La tua fronte, la tua infuocata fronte, la tua accesa fronte,
le impronte di certi baci,
questo bagliore che anche di giorno si vede se t’avvicini,
questo bagliore contagioso che mi rimane in mano,
questo fiume luminoso dove immergo le braccia,
dove non oso quasi bere,
per timore poi d’una vita dura ornai d’astro brillante.
Non voglio che tu viva in me come vive la luce,
con questo isolamento di stella che si unisce alla sua luce,
cui l’amore è negato attraverso lo spazio
duro e azzurro che separa e non unisce,
dove ogni astro inaccessibile
è una solitudine che, gemebonda, trasmette la sua tristezza.
La solitudine scintilla nel mondo senza amore.

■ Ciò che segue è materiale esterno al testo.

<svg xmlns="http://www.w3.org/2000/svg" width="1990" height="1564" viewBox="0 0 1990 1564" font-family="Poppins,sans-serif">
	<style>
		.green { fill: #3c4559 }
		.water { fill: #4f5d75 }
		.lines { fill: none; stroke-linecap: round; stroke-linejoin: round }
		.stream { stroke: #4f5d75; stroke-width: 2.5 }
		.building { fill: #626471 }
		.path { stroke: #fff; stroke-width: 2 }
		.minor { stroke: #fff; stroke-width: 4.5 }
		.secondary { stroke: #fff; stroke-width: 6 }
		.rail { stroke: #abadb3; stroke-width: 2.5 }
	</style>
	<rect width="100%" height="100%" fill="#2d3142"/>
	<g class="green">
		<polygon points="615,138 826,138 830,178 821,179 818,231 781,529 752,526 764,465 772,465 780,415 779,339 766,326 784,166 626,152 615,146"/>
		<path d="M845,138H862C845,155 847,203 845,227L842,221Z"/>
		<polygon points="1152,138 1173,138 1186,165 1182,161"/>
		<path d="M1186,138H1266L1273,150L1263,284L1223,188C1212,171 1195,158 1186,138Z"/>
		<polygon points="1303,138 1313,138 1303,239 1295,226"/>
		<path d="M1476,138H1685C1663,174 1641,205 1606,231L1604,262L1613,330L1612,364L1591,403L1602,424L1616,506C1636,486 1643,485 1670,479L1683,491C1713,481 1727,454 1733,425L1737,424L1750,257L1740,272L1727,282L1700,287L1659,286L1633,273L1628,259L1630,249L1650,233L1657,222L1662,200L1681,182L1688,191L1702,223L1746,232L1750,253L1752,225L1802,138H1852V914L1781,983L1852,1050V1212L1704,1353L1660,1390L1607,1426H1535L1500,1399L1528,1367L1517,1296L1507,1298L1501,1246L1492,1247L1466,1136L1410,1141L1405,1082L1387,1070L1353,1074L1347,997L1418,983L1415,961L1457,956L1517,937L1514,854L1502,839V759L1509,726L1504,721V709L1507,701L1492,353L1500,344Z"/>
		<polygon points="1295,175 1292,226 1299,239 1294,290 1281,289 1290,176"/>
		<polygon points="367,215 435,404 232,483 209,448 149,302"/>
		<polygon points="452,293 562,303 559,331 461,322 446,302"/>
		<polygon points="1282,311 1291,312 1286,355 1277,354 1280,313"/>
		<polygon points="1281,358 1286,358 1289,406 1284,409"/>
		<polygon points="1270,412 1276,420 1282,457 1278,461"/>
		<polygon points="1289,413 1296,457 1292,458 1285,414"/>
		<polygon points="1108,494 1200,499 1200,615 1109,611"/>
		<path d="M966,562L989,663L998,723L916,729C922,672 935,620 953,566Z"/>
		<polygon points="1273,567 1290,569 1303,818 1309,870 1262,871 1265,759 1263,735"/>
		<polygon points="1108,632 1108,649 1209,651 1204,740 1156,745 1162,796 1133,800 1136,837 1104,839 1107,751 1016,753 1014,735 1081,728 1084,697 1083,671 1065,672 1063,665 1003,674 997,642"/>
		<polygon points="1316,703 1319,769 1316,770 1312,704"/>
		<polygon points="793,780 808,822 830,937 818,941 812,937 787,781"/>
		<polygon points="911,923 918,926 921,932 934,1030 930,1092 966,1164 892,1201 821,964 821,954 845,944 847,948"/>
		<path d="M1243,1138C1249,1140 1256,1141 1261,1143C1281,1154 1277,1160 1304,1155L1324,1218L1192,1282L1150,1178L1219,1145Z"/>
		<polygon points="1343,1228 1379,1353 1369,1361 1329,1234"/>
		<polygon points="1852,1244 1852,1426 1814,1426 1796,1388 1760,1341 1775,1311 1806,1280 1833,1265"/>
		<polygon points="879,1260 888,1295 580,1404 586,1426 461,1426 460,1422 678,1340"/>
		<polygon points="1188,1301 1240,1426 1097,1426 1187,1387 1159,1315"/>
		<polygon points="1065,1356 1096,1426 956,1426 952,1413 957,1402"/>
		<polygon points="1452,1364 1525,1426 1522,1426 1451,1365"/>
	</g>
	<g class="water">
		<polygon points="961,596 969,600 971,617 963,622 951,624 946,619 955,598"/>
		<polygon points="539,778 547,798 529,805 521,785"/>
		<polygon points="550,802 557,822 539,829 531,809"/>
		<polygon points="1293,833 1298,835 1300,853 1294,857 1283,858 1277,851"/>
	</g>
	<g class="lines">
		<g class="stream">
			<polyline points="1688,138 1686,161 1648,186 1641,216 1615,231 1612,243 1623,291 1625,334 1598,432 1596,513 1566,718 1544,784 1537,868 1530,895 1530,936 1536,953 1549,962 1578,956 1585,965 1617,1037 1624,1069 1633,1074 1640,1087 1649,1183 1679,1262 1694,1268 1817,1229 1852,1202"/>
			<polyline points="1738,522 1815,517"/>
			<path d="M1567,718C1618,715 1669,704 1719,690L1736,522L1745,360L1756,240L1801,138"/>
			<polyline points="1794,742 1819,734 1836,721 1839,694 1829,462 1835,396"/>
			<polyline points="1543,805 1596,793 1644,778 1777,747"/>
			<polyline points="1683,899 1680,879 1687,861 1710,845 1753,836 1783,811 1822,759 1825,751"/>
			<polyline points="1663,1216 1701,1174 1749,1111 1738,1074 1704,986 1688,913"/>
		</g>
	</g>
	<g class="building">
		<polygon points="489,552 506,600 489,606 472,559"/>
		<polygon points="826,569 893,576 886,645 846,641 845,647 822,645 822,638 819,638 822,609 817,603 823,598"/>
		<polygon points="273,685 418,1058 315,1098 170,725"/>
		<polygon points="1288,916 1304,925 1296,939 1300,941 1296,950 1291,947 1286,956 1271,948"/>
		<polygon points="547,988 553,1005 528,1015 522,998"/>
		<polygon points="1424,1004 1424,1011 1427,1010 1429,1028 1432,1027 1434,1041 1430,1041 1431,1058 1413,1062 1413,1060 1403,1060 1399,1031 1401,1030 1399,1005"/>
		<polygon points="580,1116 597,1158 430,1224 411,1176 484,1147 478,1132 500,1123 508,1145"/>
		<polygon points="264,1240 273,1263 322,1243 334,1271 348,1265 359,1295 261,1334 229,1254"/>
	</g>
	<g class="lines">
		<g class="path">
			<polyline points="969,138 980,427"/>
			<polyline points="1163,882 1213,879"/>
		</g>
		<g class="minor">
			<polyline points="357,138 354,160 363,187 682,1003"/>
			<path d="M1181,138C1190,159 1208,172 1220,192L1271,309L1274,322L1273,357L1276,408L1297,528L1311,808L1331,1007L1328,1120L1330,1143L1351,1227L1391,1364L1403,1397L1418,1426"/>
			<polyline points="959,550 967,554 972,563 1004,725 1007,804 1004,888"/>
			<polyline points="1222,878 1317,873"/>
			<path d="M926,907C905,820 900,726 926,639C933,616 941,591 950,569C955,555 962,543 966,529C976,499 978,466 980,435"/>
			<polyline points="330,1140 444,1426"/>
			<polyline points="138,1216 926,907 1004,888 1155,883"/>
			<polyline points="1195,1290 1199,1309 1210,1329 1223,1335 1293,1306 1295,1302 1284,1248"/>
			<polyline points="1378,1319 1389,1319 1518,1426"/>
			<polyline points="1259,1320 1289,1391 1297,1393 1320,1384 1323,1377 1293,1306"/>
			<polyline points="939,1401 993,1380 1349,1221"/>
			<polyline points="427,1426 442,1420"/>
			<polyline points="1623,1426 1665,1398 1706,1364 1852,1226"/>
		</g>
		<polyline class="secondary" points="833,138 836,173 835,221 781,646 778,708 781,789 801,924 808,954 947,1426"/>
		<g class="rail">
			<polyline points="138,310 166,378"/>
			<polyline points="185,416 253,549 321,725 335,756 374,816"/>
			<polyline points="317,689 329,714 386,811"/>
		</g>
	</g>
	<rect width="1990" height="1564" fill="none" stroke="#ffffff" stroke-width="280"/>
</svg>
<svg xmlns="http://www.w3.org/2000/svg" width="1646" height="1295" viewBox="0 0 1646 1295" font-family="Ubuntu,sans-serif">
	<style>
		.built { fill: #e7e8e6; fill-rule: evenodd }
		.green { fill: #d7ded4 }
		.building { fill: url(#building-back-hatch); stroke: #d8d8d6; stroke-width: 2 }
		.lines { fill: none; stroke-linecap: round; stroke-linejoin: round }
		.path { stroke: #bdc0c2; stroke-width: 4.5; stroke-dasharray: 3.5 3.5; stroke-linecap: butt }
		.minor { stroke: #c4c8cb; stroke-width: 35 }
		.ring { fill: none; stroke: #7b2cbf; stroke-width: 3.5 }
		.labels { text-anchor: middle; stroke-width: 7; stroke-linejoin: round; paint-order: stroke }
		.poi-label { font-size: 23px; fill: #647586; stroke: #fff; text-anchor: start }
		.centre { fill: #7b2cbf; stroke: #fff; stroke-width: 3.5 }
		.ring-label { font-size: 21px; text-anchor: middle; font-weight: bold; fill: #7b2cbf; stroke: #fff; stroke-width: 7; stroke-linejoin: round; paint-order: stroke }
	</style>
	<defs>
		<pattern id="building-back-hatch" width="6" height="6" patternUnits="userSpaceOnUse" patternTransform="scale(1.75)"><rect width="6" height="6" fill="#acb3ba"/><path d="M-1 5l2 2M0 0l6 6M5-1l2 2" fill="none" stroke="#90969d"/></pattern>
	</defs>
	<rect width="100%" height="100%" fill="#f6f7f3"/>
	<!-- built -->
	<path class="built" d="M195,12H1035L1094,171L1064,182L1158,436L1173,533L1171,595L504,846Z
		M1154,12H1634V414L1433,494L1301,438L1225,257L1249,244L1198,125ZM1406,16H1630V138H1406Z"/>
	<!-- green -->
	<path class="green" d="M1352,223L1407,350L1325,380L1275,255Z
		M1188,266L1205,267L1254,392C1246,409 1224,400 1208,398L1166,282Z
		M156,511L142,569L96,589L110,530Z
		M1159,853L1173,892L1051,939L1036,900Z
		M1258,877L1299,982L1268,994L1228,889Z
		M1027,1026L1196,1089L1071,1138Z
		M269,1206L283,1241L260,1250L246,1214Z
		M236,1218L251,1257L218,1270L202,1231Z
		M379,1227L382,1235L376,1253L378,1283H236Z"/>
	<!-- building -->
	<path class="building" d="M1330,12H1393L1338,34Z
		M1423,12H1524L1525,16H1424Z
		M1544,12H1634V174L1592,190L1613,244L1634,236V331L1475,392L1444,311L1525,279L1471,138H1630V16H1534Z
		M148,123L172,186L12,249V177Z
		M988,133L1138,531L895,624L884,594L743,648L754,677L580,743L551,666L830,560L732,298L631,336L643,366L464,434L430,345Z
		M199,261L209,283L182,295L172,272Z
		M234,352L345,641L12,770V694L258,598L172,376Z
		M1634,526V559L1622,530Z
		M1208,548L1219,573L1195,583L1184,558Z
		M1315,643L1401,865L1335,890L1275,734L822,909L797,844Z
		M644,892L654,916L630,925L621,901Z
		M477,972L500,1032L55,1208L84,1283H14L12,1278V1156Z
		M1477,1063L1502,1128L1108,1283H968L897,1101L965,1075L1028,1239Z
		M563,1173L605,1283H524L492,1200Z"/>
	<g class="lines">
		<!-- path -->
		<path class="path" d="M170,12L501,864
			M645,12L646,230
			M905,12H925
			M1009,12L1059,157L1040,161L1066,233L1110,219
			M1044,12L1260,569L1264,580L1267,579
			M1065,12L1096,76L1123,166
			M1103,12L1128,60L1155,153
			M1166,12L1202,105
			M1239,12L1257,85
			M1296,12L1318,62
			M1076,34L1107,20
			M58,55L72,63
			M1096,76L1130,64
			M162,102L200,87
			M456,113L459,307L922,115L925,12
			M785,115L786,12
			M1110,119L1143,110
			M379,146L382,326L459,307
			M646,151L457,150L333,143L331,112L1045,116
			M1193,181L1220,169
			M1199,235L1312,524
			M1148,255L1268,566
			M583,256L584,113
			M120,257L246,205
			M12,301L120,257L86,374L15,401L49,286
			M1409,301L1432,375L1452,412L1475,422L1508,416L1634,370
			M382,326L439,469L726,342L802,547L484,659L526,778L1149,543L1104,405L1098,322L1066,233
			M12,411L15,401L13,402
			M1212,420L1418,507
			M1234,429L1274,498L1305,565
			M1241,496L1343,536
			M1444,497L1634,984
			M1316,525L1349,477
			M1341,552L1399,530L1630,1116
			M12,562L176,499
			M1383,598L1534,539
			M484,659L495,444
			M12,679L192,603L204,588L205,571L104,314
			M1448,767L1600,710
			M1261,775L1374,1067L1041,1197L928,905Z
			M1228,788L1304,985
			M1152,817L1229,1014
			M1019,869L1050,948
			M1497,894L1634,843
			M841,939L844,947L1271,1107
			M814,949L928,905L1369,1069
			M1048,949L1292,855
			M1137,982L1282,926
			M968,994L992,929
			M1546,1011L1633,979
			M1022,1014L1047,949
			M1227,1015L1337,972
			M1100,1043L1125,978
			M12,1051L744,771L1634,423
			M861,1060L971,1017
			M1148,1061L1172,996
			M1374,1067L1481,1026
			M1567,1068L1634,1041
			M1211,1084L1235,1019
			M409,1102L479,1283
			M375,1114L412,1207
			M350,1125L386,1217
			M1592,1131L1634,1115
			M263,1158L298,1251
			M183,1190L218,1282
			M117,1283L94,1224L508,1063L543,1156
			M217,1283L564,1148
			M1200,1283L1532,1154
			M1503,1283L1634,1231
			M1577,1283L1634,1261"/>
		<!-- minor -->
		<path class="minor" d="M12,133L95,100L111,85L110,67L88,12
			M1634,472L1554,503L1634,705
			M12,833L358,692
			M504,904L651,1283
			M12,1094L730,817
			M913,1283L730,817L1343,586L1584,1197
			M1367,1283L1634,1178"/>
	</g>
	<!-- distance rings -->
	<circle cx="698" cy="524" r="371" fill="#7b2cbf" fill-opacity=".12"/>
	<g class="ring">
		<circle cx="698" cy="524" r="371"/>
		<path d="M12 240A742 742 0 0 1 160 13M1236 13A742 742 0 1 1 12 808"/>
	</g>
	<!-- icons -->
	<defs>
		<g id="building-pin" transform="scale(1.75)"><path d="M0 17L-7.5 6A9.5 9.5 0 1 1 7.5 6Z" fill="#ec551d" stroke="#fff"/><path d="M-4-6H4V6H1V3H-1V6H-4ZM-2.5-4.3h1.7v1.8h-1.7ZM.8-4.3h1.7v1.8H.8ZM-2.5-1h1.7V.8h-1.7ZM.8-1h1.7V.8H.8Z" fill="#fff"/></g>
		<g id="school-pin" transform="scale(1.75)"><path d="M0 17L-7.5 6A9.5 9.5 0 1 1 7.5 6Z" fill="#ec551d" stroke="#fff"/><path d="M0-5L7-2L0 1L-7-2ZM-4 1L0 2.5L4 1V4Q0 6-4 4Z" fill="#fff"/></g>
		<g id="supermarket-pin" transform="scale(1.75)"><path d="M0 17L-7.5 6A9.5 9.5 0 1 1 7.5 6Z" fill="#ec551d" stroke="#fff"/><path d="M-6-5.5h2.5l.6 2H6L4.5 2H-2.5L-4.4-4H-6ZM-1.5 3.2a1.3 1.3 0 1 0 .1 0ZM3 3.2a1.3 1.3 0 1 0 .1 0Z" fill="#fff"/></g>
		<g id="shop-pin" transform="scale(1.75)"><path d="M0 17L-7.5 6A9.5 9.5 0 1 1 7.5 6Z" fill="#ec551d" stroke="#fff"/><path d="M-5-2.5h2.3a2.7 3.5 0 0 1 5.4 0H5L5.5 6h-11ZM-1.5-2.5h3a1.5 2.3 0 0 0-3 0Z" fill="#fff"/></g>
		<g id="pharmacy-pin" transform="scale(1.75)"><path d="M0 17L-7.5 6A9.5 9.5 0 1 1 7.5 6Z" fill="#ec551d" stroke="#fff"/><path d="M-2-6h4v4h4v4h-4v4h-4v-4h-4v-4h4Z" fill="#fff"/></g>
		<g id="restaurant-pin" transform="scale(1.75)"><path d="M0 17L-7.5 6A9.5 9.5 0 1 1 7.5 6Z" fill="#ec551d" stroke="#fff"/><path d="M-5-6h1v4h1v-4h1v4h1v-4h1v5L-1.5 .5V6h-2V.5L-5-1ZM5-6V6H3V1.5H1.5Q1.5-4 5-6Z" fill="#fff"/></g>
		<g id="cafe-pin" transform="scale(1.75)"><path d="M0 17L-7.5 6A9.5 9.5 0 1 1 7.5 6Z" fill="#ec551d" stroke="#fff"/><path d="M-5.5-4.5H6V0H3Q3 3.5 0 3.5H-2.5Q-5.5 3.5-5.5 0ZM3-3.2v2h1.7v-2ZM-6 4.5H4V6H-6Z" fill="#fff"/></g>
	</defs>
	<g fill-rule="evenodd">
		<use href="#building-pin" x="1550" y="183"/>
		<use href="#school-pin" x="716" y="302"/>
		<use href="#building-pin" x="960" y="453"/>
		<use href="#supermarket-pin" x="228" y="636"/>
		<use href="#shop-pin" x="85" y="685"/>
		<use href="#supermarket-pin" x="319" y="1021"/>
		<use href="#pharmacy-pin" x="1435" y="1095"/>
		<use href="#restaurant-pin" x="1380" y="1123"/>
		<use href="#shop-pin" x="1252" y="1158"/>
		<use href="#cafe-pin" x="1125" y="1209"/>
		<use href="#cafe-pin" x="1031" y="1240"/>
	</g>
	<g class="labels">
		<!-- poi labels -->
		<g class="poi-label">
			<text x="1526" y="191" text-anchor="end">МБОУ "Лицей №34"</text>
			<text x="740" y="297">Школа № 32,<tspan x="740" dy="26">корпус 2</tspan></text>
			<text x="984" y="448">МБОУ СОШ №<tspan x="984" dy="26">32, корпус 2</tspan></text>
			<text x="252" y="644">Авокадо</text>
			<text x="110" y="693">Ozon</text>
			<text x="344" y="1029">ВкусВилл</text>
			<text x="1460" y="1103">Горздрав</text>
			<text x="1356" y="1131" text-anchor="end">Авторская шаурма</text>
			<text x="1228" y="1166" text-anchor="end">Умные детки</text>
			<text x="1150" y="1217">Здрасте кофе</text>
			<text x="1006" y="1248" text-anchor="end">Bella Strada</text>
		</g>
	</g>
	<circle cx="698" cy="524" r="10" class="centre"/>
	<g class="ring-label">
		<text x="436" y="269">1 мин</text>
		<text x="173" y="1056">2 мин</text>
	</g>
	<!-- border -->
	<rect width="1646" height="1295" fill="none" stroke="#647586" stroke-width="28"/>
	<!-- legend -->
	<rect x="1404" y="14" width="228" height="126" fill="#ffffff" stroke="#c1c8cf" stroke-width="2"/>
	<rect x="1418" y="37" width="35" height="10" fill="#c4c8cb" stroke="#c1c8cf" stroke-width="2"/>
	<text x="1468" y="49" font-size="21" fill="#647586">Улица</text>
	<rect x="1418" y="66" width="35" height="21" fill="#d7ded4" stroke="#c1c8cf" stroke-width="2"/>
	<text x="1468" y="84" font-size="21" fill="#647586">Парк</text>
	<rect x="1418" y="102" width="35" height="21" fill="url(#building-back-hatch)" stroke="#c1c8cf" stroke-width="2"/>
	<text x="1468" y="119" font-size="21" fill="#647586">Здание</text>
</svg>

La vita è una vivida corteccia,
una rugosa pelle immobile
dove l’uomo non può trovare il suo riposo,
per quanto scagli i suoi sogni contro un astro spento.
Ma tu non avvicinarti.
La tua fronte sfavillante,
carbone acceso che mi strappa alla stessa coscienza,
duello sfolgorante in cui di colpo provo la tentazione di morire,
di bruciarmi le labbra con il tuo contatto indelebile,
di sentirmi la carne disfarsi contro il tuo diamante rovente.
Non avvicinarti,
perché il tuo bacio si prolunga come l’urto impossibile delle stelle,
come lo spazio che all’improvviso s’incendia,
etere propagante dove la distruzione dei mondi
è un unico cuore che totalmente s’infiamma.
Vieni, vieni, vieni
come il carbone consunto e oscuro che racchiude una morte;
vieni come la notte cieca che mi avvicina il suo volto;
vieni come le due labbra segnate dal rosso,
per quella lunga linea che fonde i metalli.
vieni, vieni, amore mio; vieni, ermetica fronte, rotondità quasi movente
che brilli come un’orbita che nelle mie braccia si estingue;
vieni come due occhi o due profonde solitudini,
come due imperiosi richiami da una profondità che non conosco.
Vieni, vieni, morte, amore: vieni subito, ti distruggerò;
vieni, che voglio ammazzare, o amare, o morire, o darti tutto;
vieni, che tu rotoli come pietra lieve,
confusa come una luna che chiede i miei raggi!